On several occasions, The People vs PFI campaign has attempted to contact Stella Creasy’s MP office, requesting a meeting to discuss her position on PFI and the limitations of the windfall tax proposals. No response has been forthcoming.

It is unfortunate that Stella Creasy, who has been one of the more prominent and effective back bench campaigners in recent years, winning campaigns against Wonga payday loans, has chosen to side with the “loan sharks of the public sector” in allowing the big banks to continue to extract billions of pounds in profits from PFI.

How much profit you might ask?

As assessment of Scottish PFI debt undertaken by nef and Common Weal for the creation of a Scottish National Investment Bank (SNIB) found that on £40billion of PFI infrastructure financing in Scotland, a staggering £25billion was EXCESS interest to PFI bank lenders, meaning if Scottish PFI had instead been funded by a National Bank the total cost would have run to only £15billion.

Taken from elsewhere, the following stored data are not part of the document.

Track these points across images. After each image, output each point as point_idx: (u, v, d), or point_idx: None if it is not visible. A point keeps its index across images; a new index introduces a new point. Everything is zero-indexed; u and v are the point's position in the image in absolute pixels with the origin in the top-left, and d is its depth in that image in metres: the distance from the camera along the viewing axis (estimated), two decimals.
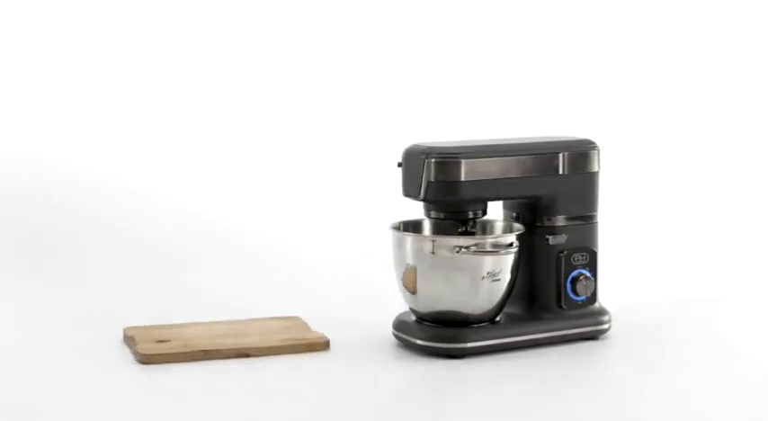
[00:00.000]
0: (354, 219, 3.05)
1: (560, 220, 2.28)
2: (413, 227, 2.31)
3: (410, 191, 2.23)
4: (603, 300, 2.35)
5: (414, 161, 2.20)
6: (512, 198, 2.30)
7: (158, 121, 3.23)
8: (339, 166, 3.25)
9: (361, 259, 2.69)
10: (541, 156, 2.26)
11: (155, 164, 3.18)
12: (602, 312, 2.33)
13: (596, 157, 2.31)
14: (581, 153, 2.29)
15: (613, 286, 2.44)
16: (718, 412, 1.92)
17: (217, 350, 2.18)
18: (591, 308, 2.31)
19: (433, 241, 2.21)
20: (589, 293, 2.30)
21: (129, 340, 2.25)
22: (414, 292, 2.22)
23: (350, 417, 1.90)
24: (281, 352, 2.21)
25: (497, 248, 2.19)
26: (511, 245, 2.20)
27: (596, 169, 2.31)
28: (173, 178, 3.18)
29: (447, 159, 2.18)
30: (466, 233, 2.25)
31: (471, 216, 2.24)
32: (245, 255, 2.94)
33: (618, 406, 1.96)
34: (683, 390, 2.03)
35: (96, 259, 2.87)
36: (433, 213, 2.25)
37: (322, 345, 2.23)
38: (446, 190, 2.19)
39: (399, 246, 2.24)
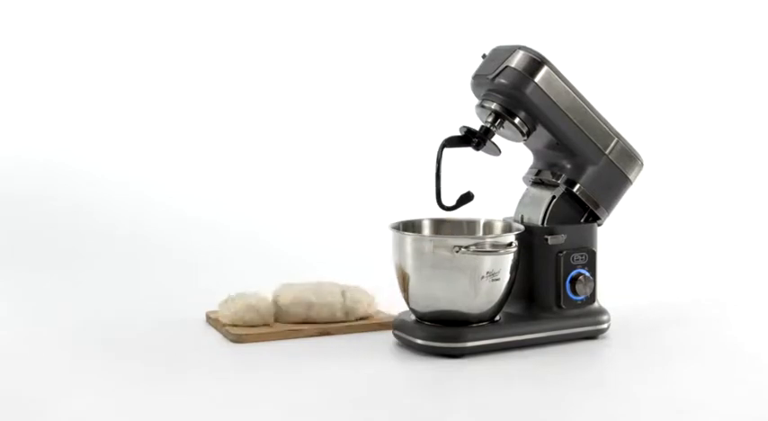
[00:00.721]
0: (354, 218, 3.05)
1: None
2: (412, 227, 2.32)
3: (485, 70, 2.24)
4: (602, 299, 2.35)
5: (505, 49, 2.24)
6: (555, 138, 2.28)
7: (159, 122, 3.23)
8: (339, 167, 3.25)
9: (361, 259, 2.69)
10: (605, 127, 2.28)
11: (155, 164, 3.18)
12: (601, 312, 2.33)
13: (638, 168, 2.33)
14: (630, 154, 2.32)
15: (612, 286, 2.44)
16: (717, 411, 1.93)
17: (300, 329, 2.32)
18: (590, 307, 2.32)
19: (433, 241, 2.22)
20: (588, 293, 2.30)
21: (215, 322, 2.37)
22: (413, 292, 2.23)
23: (350, 416, 1.90)
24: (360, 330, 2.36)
25: (496, 248, 2.19)
26: (510, 244, 2.21)
27: (631, 178, 2.33)
28: (173, 178, 3.18)
29: (536, 58, 2.21)
30: (474, 139, 2.24)
31: (517, 122, 2.23)
32: (246, 254, 2.94)
33: (616, 405, 1.96)
34: (681, 390, 2.03)
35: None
36: (485, 102, 2.24)
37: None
38: (518, 82, 2.20)
39: (399, 245, 2.24)
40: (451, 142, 2.25)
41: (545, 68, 2.22)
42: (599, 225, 2.34)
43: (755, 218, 3.23)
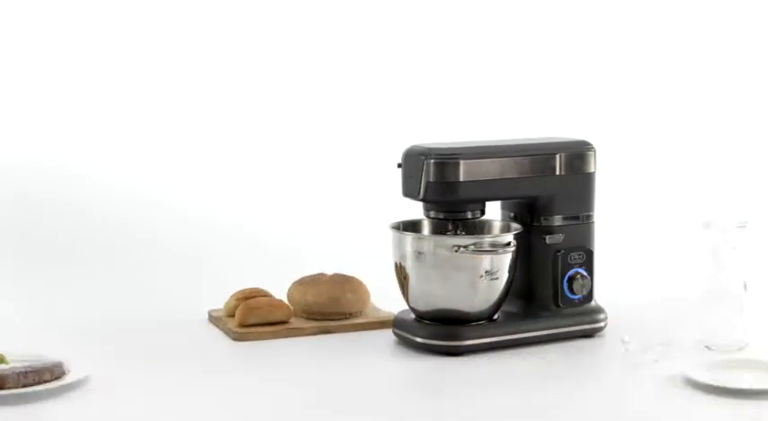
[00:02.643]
0: (354, 218, 3.05)
1: (557, 220, 2.31)
2: (412, 226, 2.33)
3: (410, 191, 2.25)
4: (599, 298, 2.37)
5: (413, 162, 2.23)
6: (510, 198, 2.32)
7: (161, 122, 3.22)
8: (339, 167, 3.24)
9: (361, 258, 2.69)
10: (539, 156, 2.28)
11: (156, 163, 3.17)
12: (598, 310, 2.35)
13: (592, 158, 2.33)
14: (577, 154, 2.31)
15: (609, 285, 2.45)
16: (715, 409, 1.94)
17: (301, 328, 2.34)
18: (587, 306, 2.33)
19: (433, 240, 2.24)
20: (585, 292, 2.32)
21: (217, 321, 2.40)
22: (413, 291, 2.24)
23: (350, 414, 1.91)
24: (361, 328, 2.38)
25: (495, 248, 2.21)
26: (508, 244, 2.22)
27: (593, 170, 2.33)
28: (174, 177, 3.17)
29: (446, 160, 2.20)
30: (456, 234, 2.26)
31: (470, 216, 2.26)
32: (246, 253, 2.94)
33: (614, 403, 1.97)
34: (678, 388, 2.04)
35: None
36: (432, 213, 2.27)
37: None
38: (445, 190, 2.21)
39: (399, 245, 2.26)
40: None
41: (461, 163, 2.20)
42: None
43: (753, 217, 3.22)
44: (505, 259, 2.22)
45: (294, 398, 1.98)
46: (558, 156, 2.29)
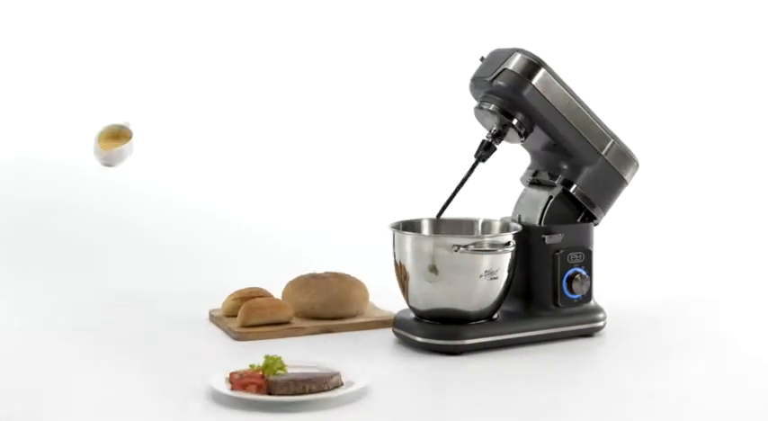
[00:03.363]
0: (354, 218, 3.06)
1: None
2: (412, 226, 2.34)
3: (483, 72, 2.27)
4: (598, 298, 2.37)
5: (501, 52, 2.26)
6: (553, 140, 2.30)
7: (163, 122, 3.23)
8: (339, 167, 3.25)
9: (361, 258, 2.70)
10: (601, 129, 2.30)
11: (158, 163, 3.18)
12: (597, 310, 2.36)
13: (633, 168, 2.35)
14: (626, 154, 2.34)
15: (608, 284, 2.46)
16: (713, 407, 1.95)
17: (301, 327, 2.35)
18: (586, 306, 2.34)
19: (432, 240, 2.24)
20: (584, 291, 2.32)
21: (218, 320, 2.40)
22: (413, 290, 2.25)
23: (350, 412, 1.92)
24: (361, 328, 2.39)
25: (495, 247, 2.21)
26: (508, 244, 2.23)
27: (626, 178, 2.35)
28: (176, 177, 3.18)
29: (533, 61, 2.23)
30: (489, 145, 2.26)
31: (517, 125, 2.25)
32: (246, 253, 2.95)
33: (612, 401, 1.98)
34: (676, 386, 2.05)
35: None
36: (485, 105, 2.26)
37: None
38: (516, 84, 2.22)
39: (399, 244, 2.26)
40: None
41: (542, 71, 2.24)
42: (595, 224, 2.36)
43: (750, 216, 3.24)
44: (505, 259, 2.23)
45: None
46: (612, 142, 2.31)
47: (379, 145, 3.26)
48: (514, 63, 2.24)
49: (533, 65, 2.24)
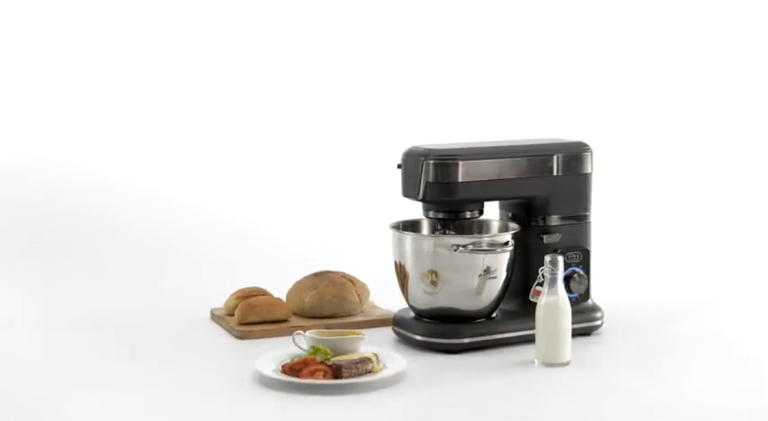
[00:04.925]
0: (354, 218, 3.07)
1: (554, 220, 2.33)
2: (412, 226, 2.36)
3: (409, 191, 2.27)
4: (596, 297, 2.39)
5: (412, 163, 2.25)
6: (508, 198, 2.34)
7: (164, 122, 3.23)
8: (339, 167, 3.25)
9: (361, 257, 2.71)
10: (536, 157, 2.30)
11: (159, 163, 3.19)
12: (595, 309, 2.37)
13: (589, 159, 2.35)
14: (574, 155, 2.33)
15: (606, 284, 2.47)
16: (708, 404, 1.96)
17: (302, 326, 2.34)
18: (584, 304, 2.35)
19: (432, 240, 2.26)
20: (582, 291, 2.34)
21: (220, 319, 2.42)
22: (412, 289, 2.26)
23: (350, 410, 1.93)
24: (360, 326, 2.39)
25: (493, 247, 2.23)
26: (506, 243, 2.25)
27: (589, 170, 2.35)
28: (177, 176, 3.18)
29: (445, 161, 2.22)
30: (445, 234, 2.29)
31: (469, 216, 2.29)
32: (246, 253, 2.96)
33: (610, 399, 1.99)
34: (673, 384, 2.06)
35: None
36: (431, 213, 2.29)
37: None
38: (444, 191, 2.23)
39: (398, 244, 2.28)
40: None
41: (459, 163, 2.23)
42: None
43: (746, 216, 3.23)
44: (503, 258, 2.25)
45: (296, 394, 2.00)
46: (555, 157, 2.31)
47: (380, 145, 3.26)
48: (431, 173, 2.22)
49: (448, 163, 2.22)
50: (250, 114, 3.29)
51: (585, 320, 2.35)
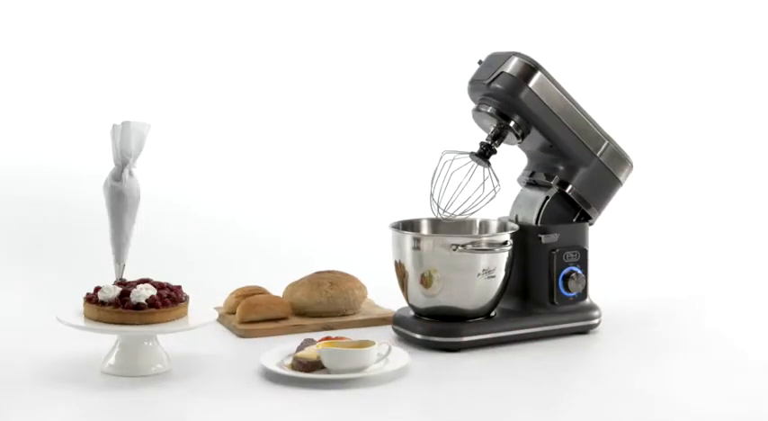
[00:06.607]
0: (354, 218, 3.07)
1: (571, 192, 2.35)
2: (411, 225, 2.37)
3: (481, 74, 2.30)
4: (594, 296, 2.40)
5: (499, 56, 2.29)
6: (550, 139, 2.32)
7: (164, 122, 3.23)
8: (340, 167, 3.25)
9: (361, 257, 2.71)
10: (595, 130, 2.33)
11: (160, 163, 3.19)
12: (593, 308, 2.39)
13: (626, 171, 2.39)
14: (620, 157, 2.37)
15: (603, 283, 2.49)
16: (705, 402, 1.97)
17: (303, 325, 2.39)
18: (582, 303, 2.37)
19: (431, 239, 2.27)
20: (580, 290, 2.35)
21: (221, 318, 2.43)
22: (412, 288, 2.28)
23: (350, 409, 1.95)
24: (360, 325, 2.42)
25: (492, 246, 2.24)
26: (505, 243, 2.26)
27: (621, 179, 2.38)
28: (178, 176, 3.18)
29: (530, 64, 2.27)
30: (484, 153, 2.29)
31: (514, 127, 2.28)
32: (246, 252, 2.97)
33: (607, 397, 2.00)
34: (670, 383, 2.08)
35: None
36: (482, 107, 2.29)
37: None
38: (513, 85, 2.26)
39: (398, 244, 2.29)
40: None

Stella Creasy and CHPI claim that £957m can be clawed back from PFI companies via a windfall profits tax. Money which would of course be welcome in a time of austerity. Yet there is no legal mechanism that could be applied to extract these windfall payments – that could not be used for nationalisation of PFI SPV’s and cancellation or write downs of the debts, at a level of compensation deemed appropriate by Parliament.

The fact £25billion could be saved in PFI interests payments alone in Scotland, suggests the figures of potential savings available for PFI refinancing across the whole of the UK are closer to £200billion – potential savings which make the £957million windfall floated by CHPI over 5 years appear chickenfeed.

In reality, the only thing preventing such savings being delivered to struggling UK taxpayers is the capture of the large swathes of both main parties by City of London financial lobby including it may appear, the member for Walthamstow.